▶ [Dataset items]:
- Opening Delimiter -
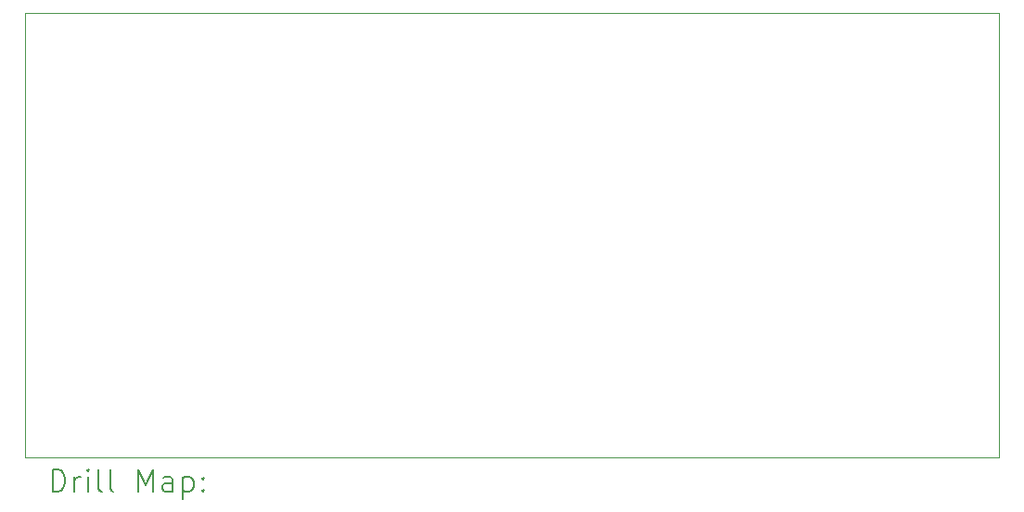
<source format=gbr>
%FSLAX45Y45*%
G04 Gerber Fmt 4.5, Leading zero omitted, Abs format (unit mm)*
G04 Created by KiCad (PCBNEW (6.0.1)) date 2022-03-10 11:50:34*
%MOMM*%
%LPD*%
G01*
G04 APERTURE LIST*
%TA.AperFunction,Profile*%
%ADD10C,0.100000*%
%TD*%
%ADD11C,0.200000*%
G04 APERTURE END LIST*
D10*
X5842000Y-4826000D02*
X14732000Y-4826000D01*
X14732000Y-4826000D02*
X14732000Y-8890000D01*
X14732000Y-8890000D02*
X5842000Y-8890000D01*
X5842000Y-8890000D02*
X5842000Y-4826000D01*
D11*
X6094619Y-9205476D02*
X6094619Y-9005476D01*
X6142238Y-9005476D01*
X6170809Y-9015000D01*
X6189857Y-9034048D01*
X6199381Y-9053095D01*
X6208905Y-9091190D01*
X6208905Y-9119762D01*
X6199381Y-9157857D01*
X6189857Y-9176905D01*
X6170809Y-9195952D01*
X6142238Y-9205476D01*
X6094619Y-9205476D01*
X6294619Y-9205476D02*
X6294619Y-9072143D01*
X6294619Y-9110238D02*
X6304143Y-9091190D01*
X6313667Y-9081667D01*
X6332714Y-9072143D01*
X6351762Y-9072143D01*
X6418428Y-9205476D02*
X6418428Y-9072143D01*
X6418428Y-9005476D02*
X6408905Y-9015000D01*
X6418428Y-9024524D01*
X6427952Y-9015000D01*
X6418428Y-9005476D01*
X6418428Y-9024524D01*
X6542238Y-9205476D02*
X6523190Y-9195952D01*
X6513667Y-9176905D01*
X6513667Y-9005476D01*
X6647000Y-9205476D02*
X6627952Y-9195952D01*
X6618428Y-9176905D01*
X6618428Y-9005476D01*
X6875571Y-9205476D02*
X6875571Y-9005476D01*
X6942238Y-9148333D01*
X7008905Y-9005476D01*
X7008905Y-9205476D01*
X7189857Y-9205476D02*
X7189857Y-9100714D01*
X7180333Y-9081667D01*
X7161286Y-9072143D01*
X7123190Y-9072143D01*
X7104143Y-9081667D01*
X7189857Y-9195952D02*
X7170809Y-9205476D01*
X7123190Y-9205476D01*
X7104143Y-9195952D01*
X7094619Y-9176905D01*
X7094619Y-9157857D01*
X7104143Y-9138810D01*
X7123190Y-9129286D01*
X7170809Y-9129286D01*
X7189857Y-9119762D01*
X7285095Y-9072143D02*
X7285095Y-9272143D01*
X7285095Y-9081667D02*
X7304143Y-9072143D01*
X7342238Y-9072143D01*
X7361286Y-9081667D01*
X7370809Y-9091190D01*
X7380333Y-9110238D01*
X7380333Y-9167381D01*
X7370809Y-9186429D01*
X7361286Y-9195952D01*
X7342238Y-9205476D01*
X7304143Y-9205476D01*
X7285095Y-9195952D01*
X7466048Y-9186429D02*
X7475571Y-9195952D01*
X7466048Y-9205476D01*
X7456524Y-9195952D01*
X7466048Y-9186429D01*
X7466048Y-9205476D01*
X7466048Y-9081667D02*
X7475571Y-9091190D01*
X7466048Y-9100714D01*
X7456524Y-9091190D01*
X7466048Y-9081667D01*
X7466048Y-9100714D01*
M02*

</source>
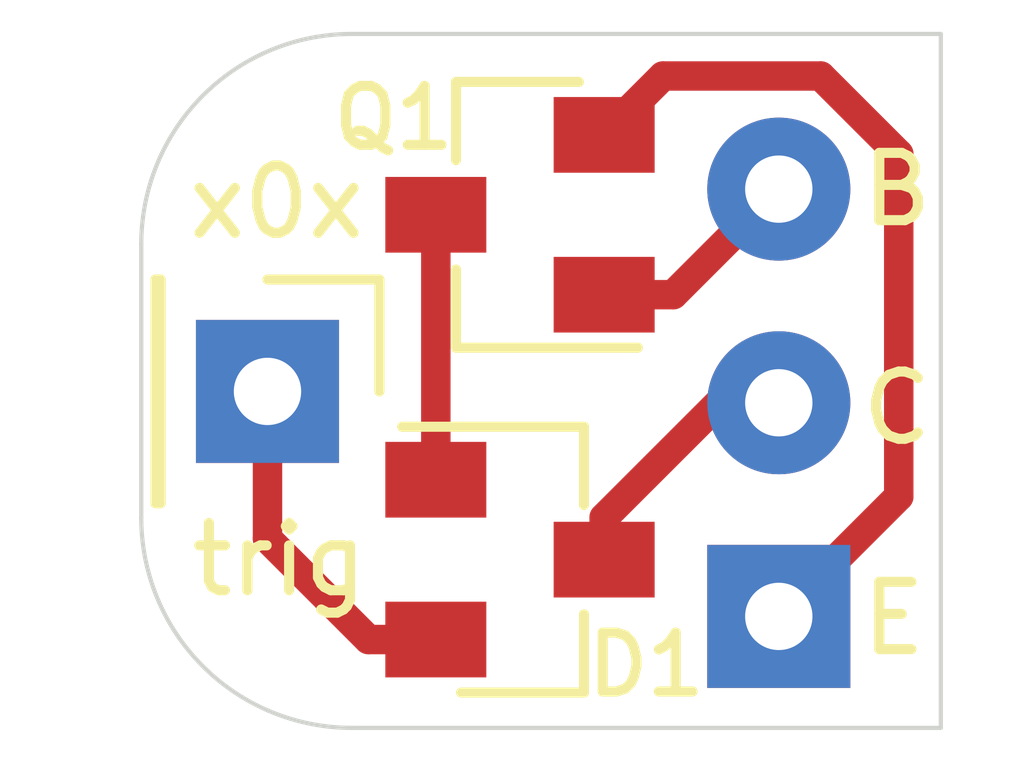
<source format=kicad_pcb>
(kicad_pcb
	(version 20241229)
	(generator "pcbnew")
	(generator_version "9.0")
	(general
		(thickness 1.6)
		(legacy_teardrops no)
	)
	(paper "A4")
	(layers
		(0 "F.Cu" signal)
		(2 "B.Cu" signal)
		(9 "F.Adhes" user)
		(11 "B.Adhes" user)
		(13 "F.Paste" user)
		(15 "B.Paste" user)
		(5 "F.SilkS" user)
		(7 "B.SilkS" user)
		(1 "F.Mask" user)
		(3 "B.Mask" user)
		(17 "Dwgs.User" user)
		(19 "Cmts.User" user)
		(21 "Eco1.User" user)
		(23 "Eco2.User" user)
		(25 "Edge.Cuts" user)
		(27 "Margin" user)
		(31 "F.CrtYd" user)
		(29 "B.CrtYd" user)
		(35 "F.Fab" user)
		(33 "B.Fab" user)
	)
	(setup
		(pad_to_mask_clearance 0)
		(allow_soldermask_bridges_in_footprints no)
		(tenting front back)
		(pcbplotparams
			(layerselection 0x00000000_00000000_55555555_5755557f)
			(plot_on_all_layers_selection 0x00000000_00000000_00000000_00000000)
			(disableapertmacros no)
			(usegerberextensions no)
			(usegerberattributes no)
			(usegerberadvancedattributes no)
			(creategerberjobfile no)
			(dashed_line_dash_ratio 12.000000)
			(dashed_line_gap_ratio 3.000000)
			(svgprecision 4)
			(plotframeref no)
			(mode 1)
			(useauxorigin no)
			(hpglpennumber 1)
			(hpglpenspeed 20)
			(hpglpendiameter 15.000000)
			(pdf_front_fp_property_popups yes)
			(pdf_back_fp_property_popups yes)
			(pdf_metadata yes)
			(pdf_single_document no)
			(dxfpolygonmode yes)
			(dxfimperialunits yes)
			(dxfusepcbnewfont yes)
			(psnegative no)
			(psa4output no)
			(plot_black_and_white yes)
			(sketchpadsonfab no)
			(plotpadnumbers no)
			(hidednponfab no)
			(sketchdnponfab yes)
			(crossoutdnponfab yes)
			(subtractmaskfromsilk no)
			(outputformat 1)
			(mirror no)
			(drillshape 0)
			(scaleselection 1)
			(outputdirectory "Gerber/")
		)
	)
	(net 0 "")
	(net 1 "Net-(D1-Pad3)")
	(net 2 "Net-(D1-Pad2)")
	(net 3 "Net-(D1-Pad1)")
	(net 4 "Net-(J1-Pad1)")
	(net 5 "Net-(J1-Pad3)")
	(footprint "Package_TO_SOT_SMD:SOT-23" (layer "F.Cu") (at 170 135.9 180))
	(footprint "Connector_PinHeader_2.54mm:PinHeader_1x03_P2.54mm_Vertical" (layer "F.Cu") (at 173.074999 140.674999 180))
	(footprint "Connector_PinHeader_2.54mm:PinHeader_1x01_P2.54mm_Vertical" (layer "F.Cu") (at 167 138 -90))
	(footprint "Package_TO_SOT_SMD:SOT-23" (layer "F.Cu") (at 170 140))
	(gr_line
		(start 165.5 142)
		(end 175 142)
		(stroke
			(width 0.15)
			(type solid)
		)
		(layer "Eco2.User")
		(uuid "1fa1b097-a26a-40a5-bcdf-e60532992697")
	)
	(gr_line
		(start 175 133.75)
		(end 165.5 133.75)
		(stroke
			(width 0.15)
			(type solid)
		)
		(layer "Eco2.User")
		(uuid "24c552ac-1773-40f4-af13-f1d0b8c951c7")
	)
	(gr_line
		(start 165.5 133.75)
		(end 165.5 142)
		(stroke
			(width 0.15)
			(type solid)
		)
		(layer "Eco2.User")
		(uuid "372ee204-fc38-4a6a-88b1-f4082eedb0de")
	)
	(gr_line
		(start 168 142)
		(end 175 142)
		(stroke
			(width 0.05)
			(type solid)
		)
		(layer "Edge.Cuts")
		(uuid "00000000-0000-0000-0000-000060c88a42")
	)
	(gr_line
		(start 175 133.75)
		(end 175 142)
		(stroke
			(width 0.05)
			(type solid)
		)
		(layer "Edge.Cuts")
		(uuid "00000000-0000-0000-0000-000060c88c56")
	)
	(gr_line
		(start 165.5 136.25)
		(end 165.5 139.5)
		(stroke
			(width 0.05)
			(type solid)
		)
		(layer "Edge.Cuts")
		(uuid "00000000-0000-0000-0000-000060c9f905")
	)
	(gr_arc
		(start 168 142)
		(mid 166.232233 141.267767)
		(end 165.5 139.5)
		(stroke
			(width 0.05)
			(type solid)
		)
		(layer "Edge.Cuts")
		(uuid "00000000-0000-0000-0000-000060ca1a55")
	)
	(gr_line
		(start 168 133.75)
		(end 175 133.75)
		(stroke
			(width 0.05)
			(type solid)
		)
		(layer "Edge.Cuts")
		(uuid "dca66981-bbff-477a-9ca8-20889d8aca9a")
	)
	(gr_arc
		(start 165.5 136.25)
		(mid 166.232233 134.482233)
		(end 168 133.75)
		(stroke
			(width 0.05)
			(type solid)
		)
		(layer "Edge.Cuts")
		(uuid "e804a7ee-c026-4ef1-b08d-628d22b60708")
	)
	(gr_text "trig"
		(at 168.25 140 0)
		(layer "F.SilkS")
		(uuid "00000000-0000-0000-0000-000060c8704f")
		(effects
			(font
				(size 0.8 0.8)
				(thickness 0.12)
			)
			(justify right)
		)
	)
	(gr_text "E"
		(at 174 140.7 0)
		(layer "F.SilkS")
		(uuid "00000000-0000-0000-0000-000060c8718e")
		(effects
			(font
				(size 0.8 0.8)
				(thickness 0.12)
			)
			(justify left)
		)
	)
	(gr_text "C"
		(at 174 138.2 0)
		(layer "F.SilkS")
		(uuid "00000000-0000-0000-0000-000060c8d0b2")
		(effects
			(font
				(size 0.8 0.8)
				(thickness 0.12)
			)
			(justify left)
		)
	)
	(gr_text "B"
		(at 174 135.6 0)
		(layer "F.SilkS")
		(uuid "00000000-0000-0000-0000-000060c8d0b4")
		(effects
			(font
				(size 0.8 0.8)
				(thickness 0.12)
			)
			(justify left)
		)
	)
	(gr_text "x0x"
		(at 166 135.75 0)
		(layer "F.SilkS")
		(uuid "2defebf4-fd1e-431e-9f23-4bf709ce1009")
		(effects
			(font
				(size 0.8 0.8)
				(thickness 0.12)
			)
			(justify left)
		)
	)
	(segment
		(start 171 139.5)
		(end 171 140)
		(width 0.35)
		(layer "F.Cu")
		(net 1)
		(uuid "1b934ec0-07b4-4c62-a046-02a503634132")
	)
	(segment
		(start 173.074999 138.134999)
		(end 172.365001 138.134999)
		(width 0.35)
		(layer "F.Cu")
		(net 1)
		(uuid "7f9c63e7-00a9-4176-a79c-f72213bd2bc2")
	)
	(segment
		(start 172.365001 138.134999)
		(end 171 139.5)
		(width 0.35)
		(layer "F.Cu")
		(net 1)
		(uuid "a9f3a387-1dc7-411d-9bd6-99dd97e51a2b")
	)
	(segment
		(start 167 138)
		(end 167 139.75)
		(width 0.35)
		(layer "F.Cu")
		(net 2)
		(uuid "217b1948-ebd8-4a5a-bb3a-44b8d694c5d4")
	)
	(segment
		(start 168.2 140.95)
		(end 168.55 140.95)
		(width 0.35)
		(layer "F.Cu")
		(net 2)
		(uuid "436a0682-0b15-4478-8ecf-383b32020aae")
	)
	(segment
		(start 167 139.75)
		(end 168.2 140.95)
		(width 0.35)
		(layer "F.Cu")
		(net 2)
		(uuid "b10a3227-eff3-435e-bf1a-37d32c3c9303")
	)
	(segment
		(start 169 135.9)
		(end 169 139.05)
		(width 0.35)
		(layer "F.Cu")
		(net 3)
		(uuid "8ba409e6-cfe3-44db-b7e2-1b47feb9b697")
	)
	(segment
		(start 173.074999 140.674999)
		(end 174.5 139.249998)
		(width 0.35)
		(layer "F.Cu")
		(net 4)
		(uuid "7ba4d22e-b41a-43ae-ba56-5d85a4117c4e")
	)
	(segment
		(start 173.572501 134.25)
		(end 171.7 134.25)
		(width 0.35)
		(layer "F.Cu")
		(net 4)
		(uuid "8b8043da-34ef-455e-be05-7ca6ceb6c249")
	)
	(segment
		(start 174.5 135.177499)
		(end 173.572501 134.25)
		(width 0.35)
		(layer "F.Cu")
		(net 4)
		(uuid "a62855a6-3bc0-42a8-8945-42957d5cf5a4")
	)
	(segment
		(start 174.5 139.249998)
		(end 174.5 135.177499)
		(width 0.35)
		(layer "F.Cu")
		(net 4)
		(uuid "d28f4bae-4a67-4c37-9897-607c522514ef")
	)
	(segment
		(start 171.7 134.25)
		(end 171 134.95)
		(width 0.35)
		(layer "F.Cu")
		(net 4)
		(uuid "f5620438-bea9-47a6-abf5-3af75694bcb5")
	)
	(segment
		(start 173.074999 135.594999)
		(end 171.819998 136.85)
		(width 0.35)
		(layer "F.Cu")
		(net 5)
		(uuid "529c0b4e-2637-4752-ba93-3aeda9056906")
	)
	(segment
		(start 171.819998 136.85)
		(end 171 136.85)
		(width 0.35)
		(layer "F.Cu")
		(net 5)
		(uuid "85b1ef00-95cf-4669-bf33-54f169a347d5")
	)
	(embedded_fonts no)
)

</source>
- Closing Delimiter -
▶ [What you should do]:
Using the entries above, output exactly the lines between the line holding "X6618428Y-9005476D01*" and the line holding "X7342238Y-9205476D01*", end lines included, and nothing more.

▶ [Written response]:
X6618428Y-9005476D01*
X6875571Y-9205476D02*
X6875571Y-9005476D01*
X6942238Y-9148333D01*
X7008905Y-9005476D01*
X7008905Y-9205476D01*
X7189857Y-9205476D02*
X7189857Y-9100714D01*
X7180333Y-9081667D01*
X7161286Y-9072143D01*
X7123190Y-9072143D01*
X7104143Y-9081667D01*
X7189857Y-9195952D02*
X7170809Y-9205476D01*
X7123190Y-9205476D01*
X7104143Y-9195952D01*
X7094619Y-9176905D01*
X7094619Y-9157857D01*
X7104143Y-9138810D01*
X7123190Y-9129286D01*
X7170809Y-9129286D01*
X7189857Y-9119762D01*
X7285095Y-9072143D02*
X7285095Y-9272143D01*
X7285095Y-9081667D02*
X7304143Y-9072143D01*
X7342238Y-9072143D01*
X7361286Y-9081667D01*
X7370809Y-9091190D01*
X7380333Y-9110238D01*
X7380333Y-9167381D01*
X7370809Y-9186429D01*
X7361286Y-9195952D01*
X7342238Y-9205476D01*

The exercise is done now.